6. The method of claim 1, wherein the step of irradiating is performed using the electromagnetic radiation source having a wavelength between about 350 nanometers to about 800 nanometers.

7. The method of claim 1, wherein the step of irradiating is performed using the electromagnetic radiation source having a wavelength between about 400 nanometers to about 700 nanometers.

8. The method of claim 1, wherein the activating agent is one of a xanthene, a flavin, a thiazine, a porphyrin, an expanded porphyrin, a chlorophyll, a phenothiazine, a cyanine, a mono azo dye, an azine mono azo dye, a rhodamine dye, a benzophenoxazine dye, an oxazine, an anthroquinone dye, Rose Bengal, erythrosine, riboflavin, methylene blue, Toluidine Blue, Methyl Red, Janus Green B, Rhodamine B base, Nile Blue A, Nile Red, Celestine Blue, Remazol Brilliant Blue R, riboflavin-5-phosphate, and N-hydroxypyridine-2-(I H)-thione.

9. The method of claim 1, wherein the step of irradiating includes using one of a laser, a lamp, a light-emitting diode, and a light-emitting diode array.

10. The method of claim 1, wherein the wound contains a tissue graft.

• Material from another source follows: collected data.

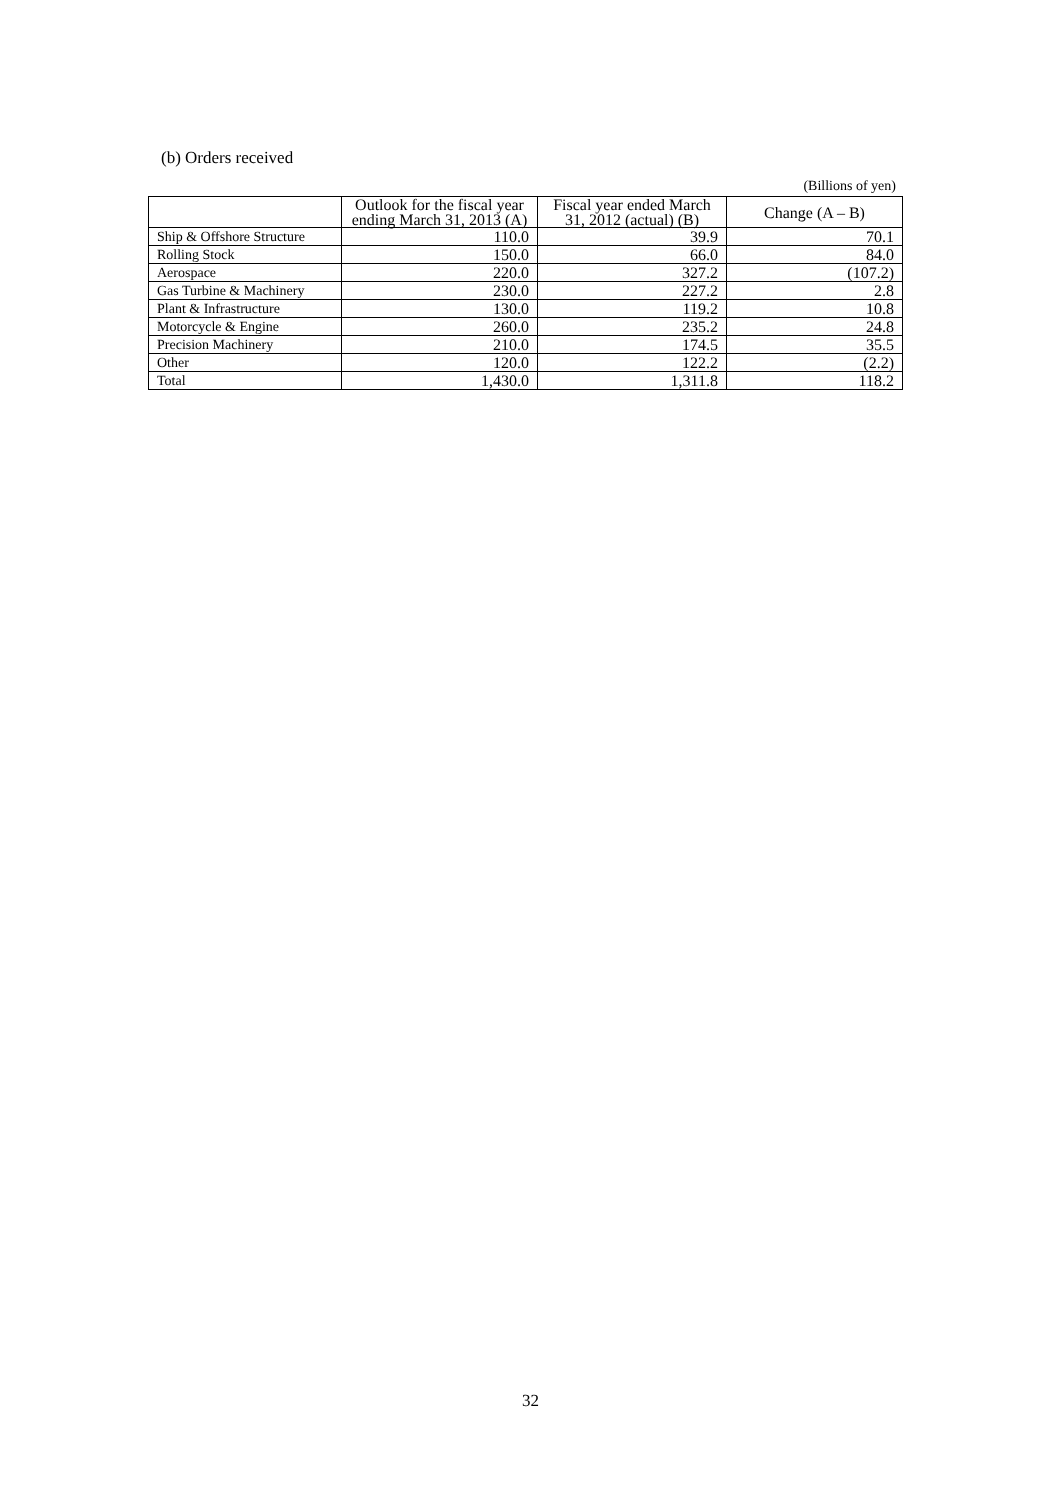(b) Orders received
(Billions of yen)
| | Outlook for the fiscal year ending March 31, 2013 (A) | Fiscal year ended March 31, 2012 (actual) (B) | Change (A – B) |
| --- | --- | --- | --- |
| Ship & Offshore Structure | 110.0 | 39.9 | 70.1 |
| Rolling Stock | 150.0 | 66.0 | 84.0 |
| Aerospace | 220.0 | 327.2 | (107.2) |
| Gas Turbine & Machinery | 230.0 | 227.2 | 2.8 |
| Plant & Infrastructure | 130.0 | 119.2 | 10.8 |
| Motorcycle & Engine | 260.0 | 235.2 | 24.8 |
| Precision Machinery | 210.0 | 174.5 | 35.5 |
| Other | 120.0 | 122.2 | (2.2) |
| Total | 1,430.0 | 1,311.8 | 118.2 |
32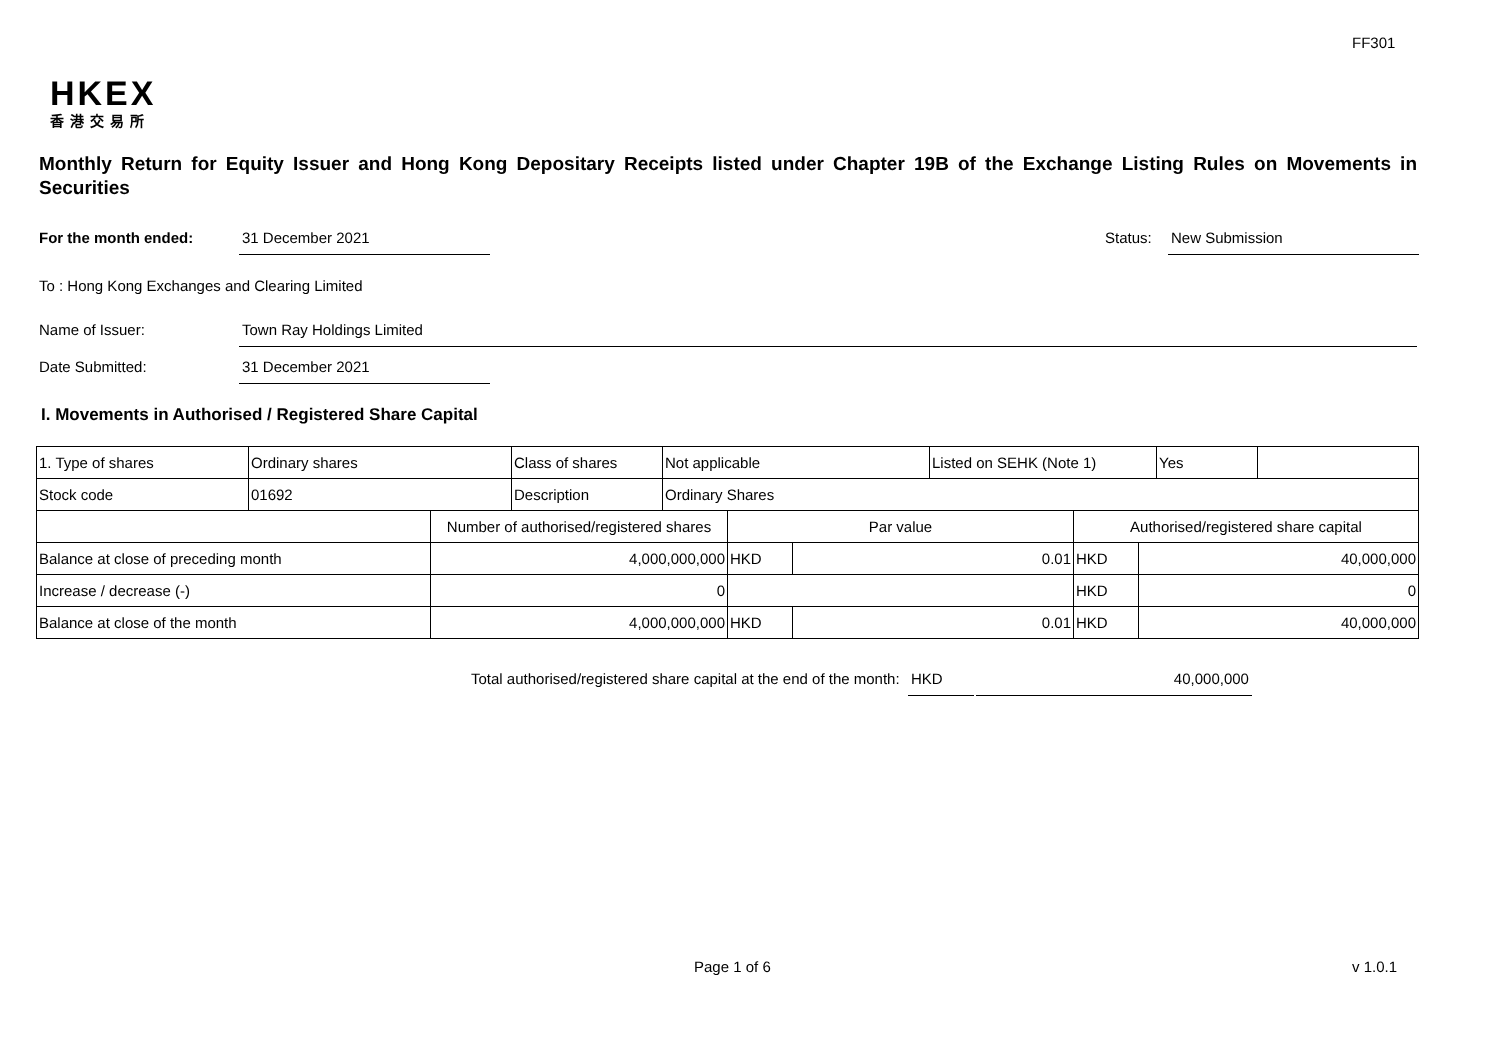FF301
HKEX
香港交易所
Monthly Return for Equity Issuer and Hong Kong Depositary Receipts listed under Chapter 19B of the Exchange Listing Rules on Movements in Securities
For the month ended: 31 December 2021 Status: New Submission
To : Hong Kong Exchanges and Clearing Limited
Name of Issuer: Town Ray Holdings Limited
Date Submitted: 31 December 2021
I. Movements in Authorised / Registered Share Capital
| 1. Type of shares | Ordinary shares | Class of shares | Not applicable | Listed on SEHK (Note 1) | Yes | |
| Stock code | 01692 | Description | Ordinary Shares | | | |
| | Number of authorised/registered shares | Par value | | Authorised/registered share capital | |
| Balance at close of preceding month | 4,000,000,000 | HKD | 0.01 | HKD | 40,000,000 |
| Increase / decrease (-) | 0 | | | HKD | 0 |
| Balance at close of the month | 4,000,000,000 | HKD | 0.01 | HKD | 40,000,000 |
Total authorised/registered share capital at the end of the month:
HKD 40,000,000
Page 1 of 6 v 1.0.1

11. The method of claim 1, wherein the wound is a full thickness skin wound.

12. The method of claim 1, wherein the wound is a partial thickness skin wound.

13. The method of claim 1, wherein the step of irradiating is performed at an irradiance of less than about one watt per centimeter squared (W/cm2).

14. The method of claim 1 and further comprising repeating the steps of delivering, irradiating, and activating periodically until the wound is closed.

15. The method of claim 1 and further comprising repeating the steps of delivering, irradiating, and activating periodically until the wound is fully healed.

16. The method of claim 1 and further comprising applying a tissue graft to the wound after the steps of delivering, irradiating, and activating.

17. The method of claim 16 and further comprising: delivering the activating agent to the tissue graft; andirradiating the tissue graft with the electromagnetic radiation source.

18. The method of claim 1 and further comprising applying one of cells and growth factors to the wound after the steps of delivering, irradiating, and activating.

19. The method of claim 18, wherein the cells include one of epithelial cells, stromal cells, adipocytes, adipose derived stem cells, smooth muscle cells, melanocytes, stem cells, endothelial progenitor cells, blood cells and immune cells.

20. The method of claim 1 and further comprising treating the wound with one of stromal vascular fraction, platelet rich plasma, fibrin, platelet-derived growth factor, (TFG)-β, fibroblast growth factor, and epidermal growth factor after the steps of delivering, irradiating, and activating.